Prepararse para el socialismo significa impulsar una fuerte, muy fuerte concientización ideológico-cultural novedosa, que rompa los esquemas capitalistas (consumistas, individualistas, no-solidarios, entronizadores de la banalidad). Es fomentar nuevos valores, una nueva ética, una nueva manera de entender y construir el mundo.

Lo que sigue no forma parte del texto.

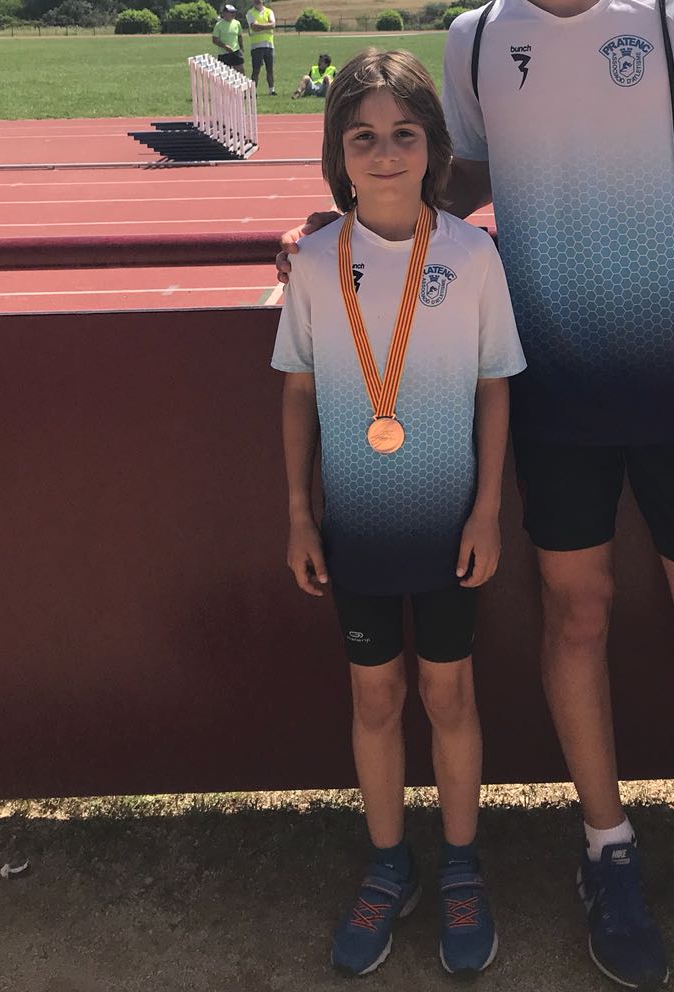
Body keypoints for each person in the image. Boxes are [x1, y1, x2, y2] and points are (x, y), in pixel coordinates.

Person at [280, 0, 674, 991]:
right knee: (574, 615)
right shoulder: (473, 41)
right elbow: (455, 188)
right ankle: (606, 848)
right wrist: (339, 230)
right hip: (550, 381)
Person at [275, 48, 526, 978]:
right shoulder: (313, 262)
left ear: (435, 149)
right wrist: (300, 515)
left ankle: (461, 865)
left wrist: (487, 510)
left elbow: (496, 386)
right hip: (355, 529)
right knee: (375, 698)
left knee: (448, 694)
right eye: (363, 138)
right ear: (338, 155)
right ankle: (390, 866)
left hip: (449, 523)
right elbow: (298, 390)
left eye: (404, 135)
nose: (385, 155)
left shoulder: (472, 255)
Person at [246, 0, 276, 94]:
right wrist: (266, 26)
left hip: (269, 45)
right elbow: (253, 27)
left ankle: (272, 90)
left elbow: (273, 25)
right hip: (256, 46)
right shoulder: (250, 13)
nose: (256, 1)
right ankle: (253, 91)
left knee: (270, 69)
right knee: (256, 70)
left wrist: (259, 26)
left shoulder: (269, 11)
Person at [211, 4, 245, 70]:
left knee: (240, 73)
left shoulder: (237, 23)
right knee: (225, 74)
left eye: (234, 12)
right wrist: (225, 47)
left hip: (236, 51)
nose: (233, 14)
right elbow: (215, 40)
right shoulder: (219, 25)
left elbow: (239, 36)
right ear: (224, 13)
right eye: (231, 12)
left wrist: (241, 46)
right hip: (223, 54)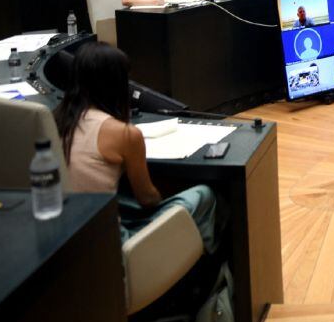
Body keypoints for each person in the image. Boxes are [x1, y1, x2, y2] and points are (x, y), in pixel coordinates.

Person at [53, 42, 217, 250]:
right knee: (205, 195)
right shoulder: (125, 134)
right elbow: (148, 199)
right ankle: (200, 272)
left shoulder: (54, 120)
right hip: (111, 244)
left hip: (64, 239)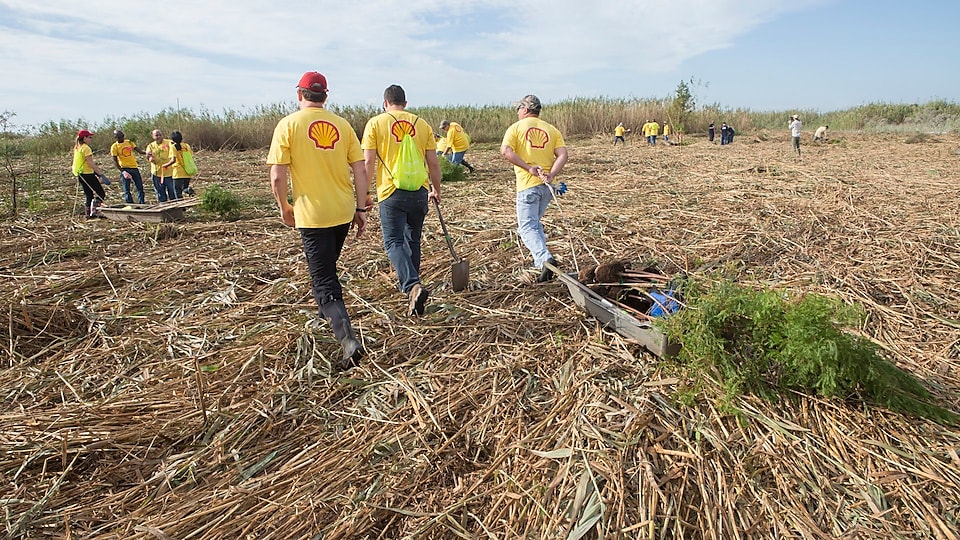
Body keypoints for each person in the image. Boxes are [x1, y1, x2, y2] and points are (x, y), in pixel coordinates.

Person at [267, 71, 370, 370]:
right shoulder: (343, 125)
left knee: (324, 278)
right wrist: (360, 209)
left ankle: (347, 339)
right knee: (326, 266)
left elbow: (277, 175)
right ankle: (324, 311)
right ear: (325, 95)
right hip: (341, 212)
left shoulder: (288, 125)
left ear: (299, 94)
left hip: (312, 214)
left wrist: (284, 205)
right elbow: (360, 169)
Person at [362, 84, 442, 316]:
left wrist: (364, 193)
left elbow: (368, 163)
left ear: (385, 103)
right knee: (413, 240)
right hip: (419, 191)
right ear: (405, 104)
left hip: (391, 192)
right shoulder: (422, 124)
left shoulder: (376, 123)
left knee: (393, 242)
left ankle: (411, 285)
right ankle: (413, 290)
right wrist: (436, 189)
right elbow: (434, 163)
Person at [500, 94, 569, 283]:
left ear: (524, 109)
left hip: (527, 185)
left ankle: (544, 259)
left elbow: (506, 151)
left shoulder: (515, 128)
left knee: (526, 228)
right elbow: (563, 154)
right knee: (535, 224)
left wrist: (528, 167)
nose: (517, 112)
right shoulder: (551, 129)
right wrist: (552, 174)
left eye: (518, 109)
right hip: (546, 187)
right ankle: (541, 261)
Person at [72, 129, 110, 218]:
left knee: (89, 194)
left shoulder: (78, 147)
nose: (91, 139)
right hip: (87, 174)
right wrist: (101, 174)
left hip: (81, 174)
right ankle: (94, 211)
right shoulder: (86, 148)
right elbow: (90, 163)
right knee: (101, 193)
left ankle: (88, 213)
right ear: (84, 138)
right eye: (89, 137)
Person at [110, 129, 146, 204]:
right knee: (127, 189)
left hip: (134, 168)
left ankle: (141, 203)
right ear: (115, 137)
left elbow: (139, 151)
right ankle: (130, 204)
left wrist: (148, 153)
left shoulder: (129, 142)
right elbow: (115, 161)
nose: (121, 138)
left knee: (140, 187)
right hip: (125, 168)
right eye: (119, 137)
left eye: (122, 136)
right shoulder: (114, 147)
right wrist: (123, 172)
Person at [146, 129, 177, 202]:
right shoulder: (150, 146)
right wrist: (150, 158)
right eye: (157, 135)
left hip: (170, 173)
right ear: (153, 136)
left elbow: (176, 147)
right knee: (160, 193)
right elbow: (148, 155)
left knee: (172, 192)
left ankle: (174, 209)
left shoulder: (169, 142)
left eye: (160, 135)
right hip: (157, 173)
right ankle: (163, 209)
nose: (159, 137)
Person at [167, 131, 196, 198]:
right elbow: (190, 155)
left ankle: (180, 207)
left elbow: (173, 160)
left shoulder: (173, 147)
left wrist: (165, 165)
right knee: (184, 188)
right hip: (187, 171)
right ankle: (188, 190)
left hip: (178, 172)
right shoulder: (186, 146)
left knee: (177, 191)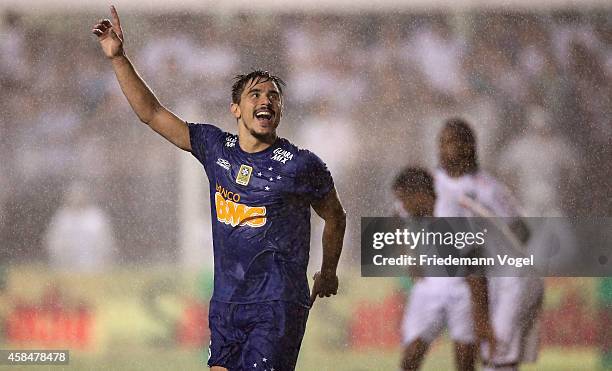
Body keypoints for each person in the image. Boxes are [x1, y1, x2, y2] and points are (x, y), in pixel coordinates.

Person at [92, 6, 346, 371]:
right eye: (255, 94)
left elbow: (335, 217)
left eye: (273, 96)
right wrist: (118, 59)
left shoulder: (301, 165)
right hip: (227, 303)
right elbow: (151, 113)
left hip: (277, 303)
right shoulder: (215, 147)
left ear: (280, 110)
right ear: (236, 109)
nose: (266, 100)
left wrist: (330, 270)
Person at [435, 118, 544, 371]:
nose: (442, 148)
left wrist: (496, 246)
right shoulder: (435, 183)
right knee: (491, 355)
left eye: (450, 142)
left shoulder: (488, 190)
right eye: (440, 142)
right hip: (484, 280)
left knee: (499, 353)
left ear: (467, 147)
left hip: (512, 278)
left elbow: (522, 231)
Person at [393, 167, 493, 371]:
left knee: (465, 361)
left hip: (461, 289)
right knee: (410, 358)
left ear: (420, 195)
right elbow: (394, 221)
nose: (402, 205)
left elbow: (474, 260)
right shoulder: (409, 210)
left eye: (404, 199)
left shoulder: (452, 213)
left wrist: (481, 316)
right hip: (428, 288)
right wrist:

Ningún progresismo de los que se han visto estos últimos años puso especial énfasis en eso: sin tocar hondamente la efectiva propiedad de los medios de producción, se siguió apelando al consumismo, no se atacó en profundidad todo el legado histórico de una ideología individualista y patriarcal (en Venezuela todavía se ponderan las Miss Universo, por ejemplo, o se vanagloria la renta petrolera; o en Argentina el próximo mandatario Alberto Fernández pide no salir a la calle a manifestar (¿el voto alcanza para la protesta?), mientras Juan Domingo Perón, figura intocable del progresismo del país, pedía en su momento ir “De la casa al trabajo y del trabajo a su casa”).

¿Por qué Cuba, pese a décadas de agresiones infinitas y bloqueo inmisericorde, se mantiene y su población realmente obtiene beneficios del socialismo? Porque se cumplen ambas condiciones: defensa del proceso asegurada con las armas (fuerzas armadas y población en su conjunto) y ética revolucionaria con población siempre movilizada en todo sentido. Si no, la caída de las experiencias reformadoras está asegurada.